Slowly, Rowland realized that his calling was to reject the microphone and serve others by delivering hope to inmates like his daughters had delivered hope to him.
“That answered my question if there was something I should be doing rather than serving myself” Rowland said, and he accepted a job working at Prison Fellowship.
“If I did the right thing years ago then I probably wouldn’t have experienced what I have,” Rowland said, “but I’m 64 years old and it’s never too late to learn some lessons. It’s never too late to change your life. It’s never too late to get back up from being knocked down and try to be successful again, but perhaps the next decision should be about real redemption.”
![]() Rowland delivering a speech at Grace Chapel in 2019. |
The personal insights Rowland delivered at Grace Chapel, and his commencement speech in June, revealed a man largely at peace, but still struggling to accept what had happened to him. He spoke of the friends that had deserted him, and said that is was okay, they weren’t really friends to begin with. He talked about his first conviction and said he was guilty of honest service fraud, and asked if there were any lawyers in the audience that could explain to him what that meant, because he still had no idea.
When Rowland addressed his second conviction he painted it as an act of revenge by federal prosecutors for the lenient first sentence, and took no responsibility for breaking federal election laws.
“I didn’t realize that the two prosecutors had political ambitions before I was even sentenced,” Rowland told the audience at Grace Chapel in 2019. “One was declaring his candidacy for governor. I was just a meal ticket, that’s what this was all about. You kidding me? He didn’t win. He didn’t even get the nomination, but that doesn’t matter, none of that matters.”
In brief moments during both his speeches Rowland’s ego, which he admits was enormous when he was Governor, flashed for all to see.

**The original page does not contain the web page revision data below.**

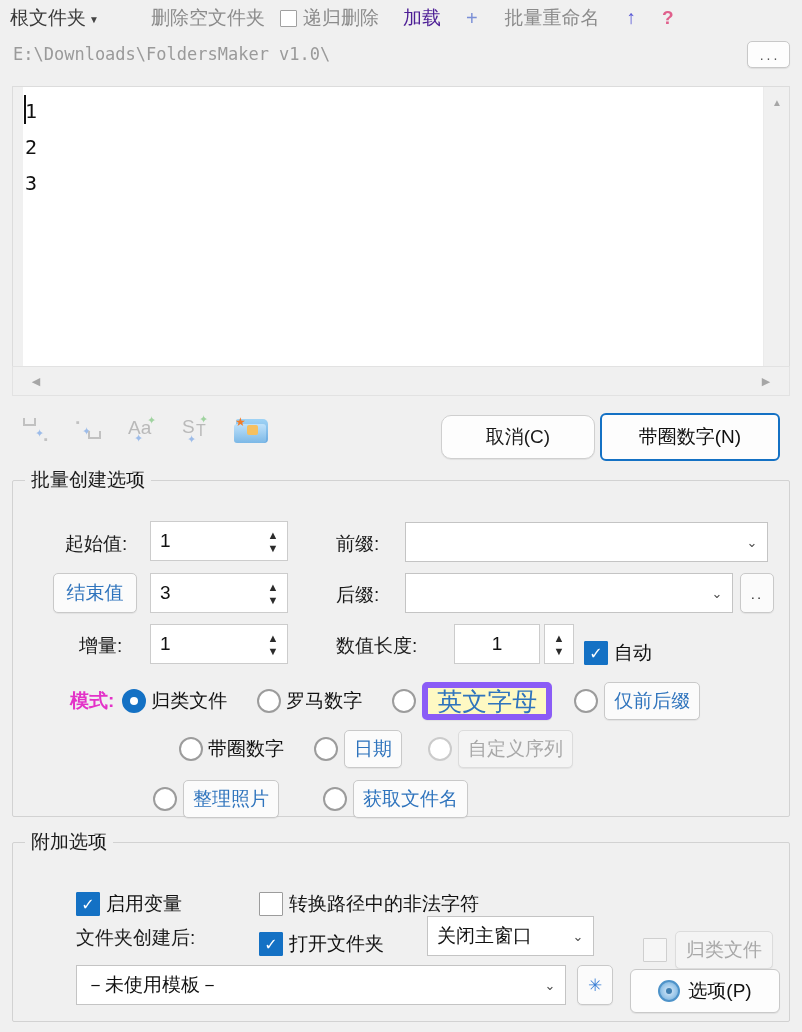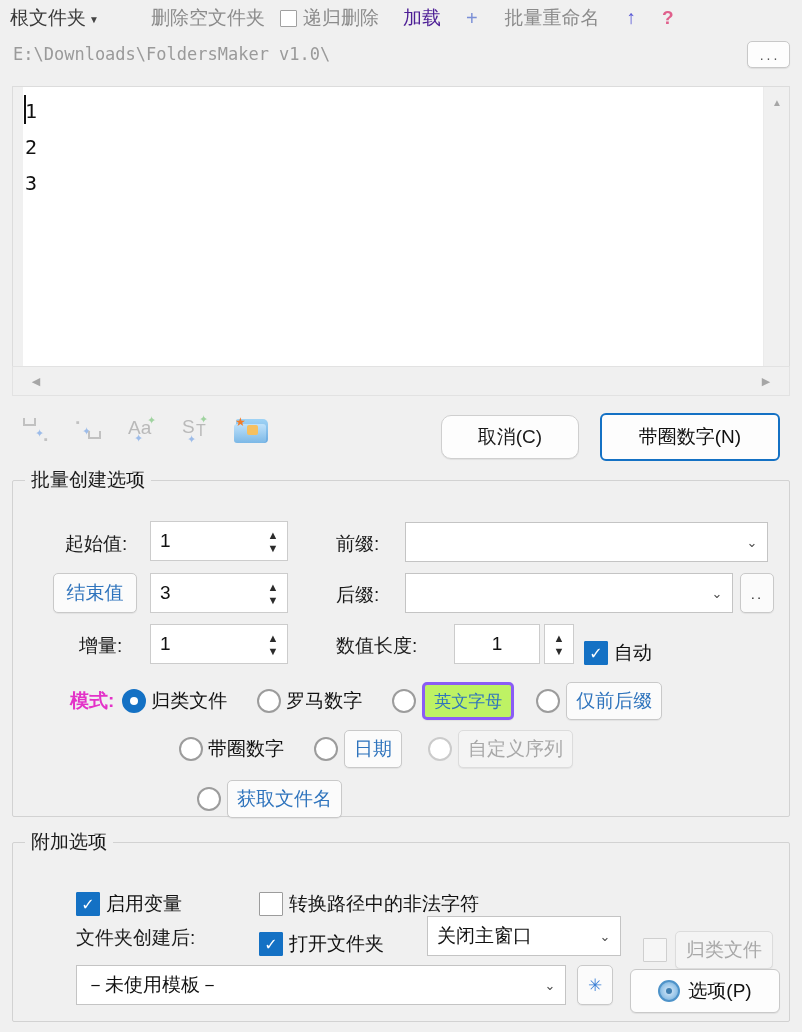--- a/index.html
+++ b/index.html
@@ -92,21 +92,21 @@
   }
   .hscroll .arr.left { left: 10px; }
   .hscroll .arr.right { right: 10px; }
 
   
   .iconrow { position: absolute; left: 18px; top: 412px; display: flex; align-items: center; gap: 20px; }
   .mini-icon { width: 34px; height: 34px; position: relative; opacity: .85; }
   .folder-ico { width: 36px; height: 32px; position: relative; }
 
   .btn-cancel {
-    position: absolute; left: 441px; top: 415px; width: 138px; height: 44px;
+    position: absolute; left: 441px; top: 415px; width: 154px; height: 44px;
     background: #fdfdfd; border: 1px solid #cfcfcf; border-radius: 10px;
     display: flex; align-items: center; justify-content: center;
     font-size: 19px; color: #1a1a1a; box-shadow: 0 1px 1px rgba(0,0,0,.07);
   }
   .btn-create {
     position: absolute; left: 600px; top: 413px; width: 180px; height: 48px;
     background: #fdfdfd; border: 2px solid #1471c4; border-radius: 6px;
     display: flex; align-items: center; justify-content: center;
     font-size: 19px; color: #101010;
   }
@@ -128,23 +128,23 @@
     display: flex; align-items: center;
   }
   .spin .val { padding-left: 9px; font-size: 19px; color: #111; flex: 1; }
   .spin .arrows {
     width: 28px; height: 100%; display: flex; flex-direction: column;
     align-items: center; justify-content: center; gap: 5px; color: #2b2b2b;
   }
   .spin .arrows span { font-size: 11px; line-height: 8px; }
 
   .blue-btn {
-    background: #bef264; border: 3px solid #8b5cf6; border-radius: 5px;
+    background: #fef9c3; border: 6px solid #8b5cf6; border-radius: 5px;
     color: #2f74bd; display: flex; align-items: center; justify-content: center;
-    font-size: 17px; box-shadow: 0 1px 1px rgba(0,0,0,.06);
+    font-size: 25px; box-shadow: 0 1px 1px rgba(0,0,0,.06);
   }
   .grey-btn {
     background: #fbfbfb; border: 1px solid #c9c9c9; border-radius: 5px;
     color: #2f74bd; display: flex; align-items: center; justify-content: center;
     font-size: 19px; box-shadow: 0 1px 1px rgba(0,0,0,.06);
   }
   .grey-btn.disabled { color: #a8a8a8; background: #f4f4f4; border-color: #dcdcdc; }
 
   
   .combo {
@@ -388,20 +388,24 @@
         <span class="radio"></span>
         <span class="grey-btn btnlab">日期</span>
       </span>
       <span class="opt" style="margin-left:26px;">
         <span class="radio disabled"></span>
         <span class="grey-btn btnlab disabled">自定义序列</span>
       </span>
     </div>
 
     <div class="rrow" style="left:140px;top:299px;">
+      <span class="opt">
+        <span class="radio"></span>
+        <span class="grey-btn btnlab">整理照片</span>
+      </span>
       <span class="opt" style="margin-left:44px;">
         <span class="radio"></span>
         <span class="grey-btn btnlab">获取文件名</span>
       </span>
     </div>
   </div>
 
   <div class="group" id="grp-extra">
     <div class="legend">附加选项</div>
 
@@ -412,21 +416,21 @@
     <div class="crow" style="left:246px;top:40px;">
       <span class="cbox"></span>
       <span class="txt">转换路径中的非法字符</span>
     </div>
 
     <div class="lbl" style="position:absolute;left:63px;top:82px;">文件夹创建后:</div>
     <div class="crow" style="left:246px;top:80px;">
       <span class="cbox checked"></span>
       <span class="txt">打开文件夹</span>
     </div>
-    <div class="combo" style="left:414px;top:73px;width:194px;">
+    <div class="combo" style="left:414px;top:73px;width:167px;">
       <div class="cval">关闭主窗口</div>
       <div class="carr">⌄</div>
     </div>
     <div class="crow" style="left:618px;top:80px;padding-left:12px;">
       <span class="cbox disabled"></span>
       <span class="grey-btn disabled" style="margin-left:8px;height:38px;padding:0 10px;">归类文件</span>
     </div>
 
     <div class="combo" style="left:63px;top:122px;width:490px;">
       <div class="cval">－未使用模板－</div>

“There’s no more obnoxious, narcissistic, ego-fulfilling, pride-felt business, than politics,” Rowland said. “It’s an ugly business trying to promote yourself and put down others, but that’s the life that I had chosen for the last 40 years.”
He continues working towards change. Rowland’s talk to the inmates in late June was a mix of personal testimony and faith.
“If you’re not tethered, if you’re not connected, if we don’t recognize and understand that there’s something so much bigger and more powerful and more important than us,” Rowland said, “and that’s our faith. If we can grasp that, all the other things begin to work out.”
Rowland addressed the inmates via Zoom, and told the audience that despite all that he has lost, and despite spending two stints in federal prison, he was blessed and happy.
![]() Rowland delivering a commencement speech to inmates in June 2021 via Zoom. |
“If you told me five years ago when I was sitting on that bench in Bryant Park that I’d be sitting in this home with my kids and grandkids and enjoying life and serving others, I never would have believed you,” Rowland said, “but it happened. I realized that I have to be open at all times to letting the Holy Spirit work, and open at all times to to be prepared to make the right decision and not let that pride and ego fill the vacancy that might be there.”
Rowland closed with, “I’m honored to deliver this message and I’m honored that you’ve asked me, and for that one person I may have reached, don’t lose hope. Have faith, it’s gonna work out. Don’t ever, ever, ever give up. And never turn your back, and just be open in faith.”
Rowland encouraged the inmates to seek spiritual transformation. “Find the Lord and ask for his help,” he said. “Everybody talks about jailhouse conversions as nonsense, but God does his best work when we’re at the bottom, when we’ve lost hope. He will work with us in our most desperate moments, because we’re vacant and ready to listen.”
Rowland has been there, hopeless and alone on a park bench in the middle of NYC. With the help of his family and faith, John Rowland fought his way out of the darkness, and his work now is all about encouraging others to do the same.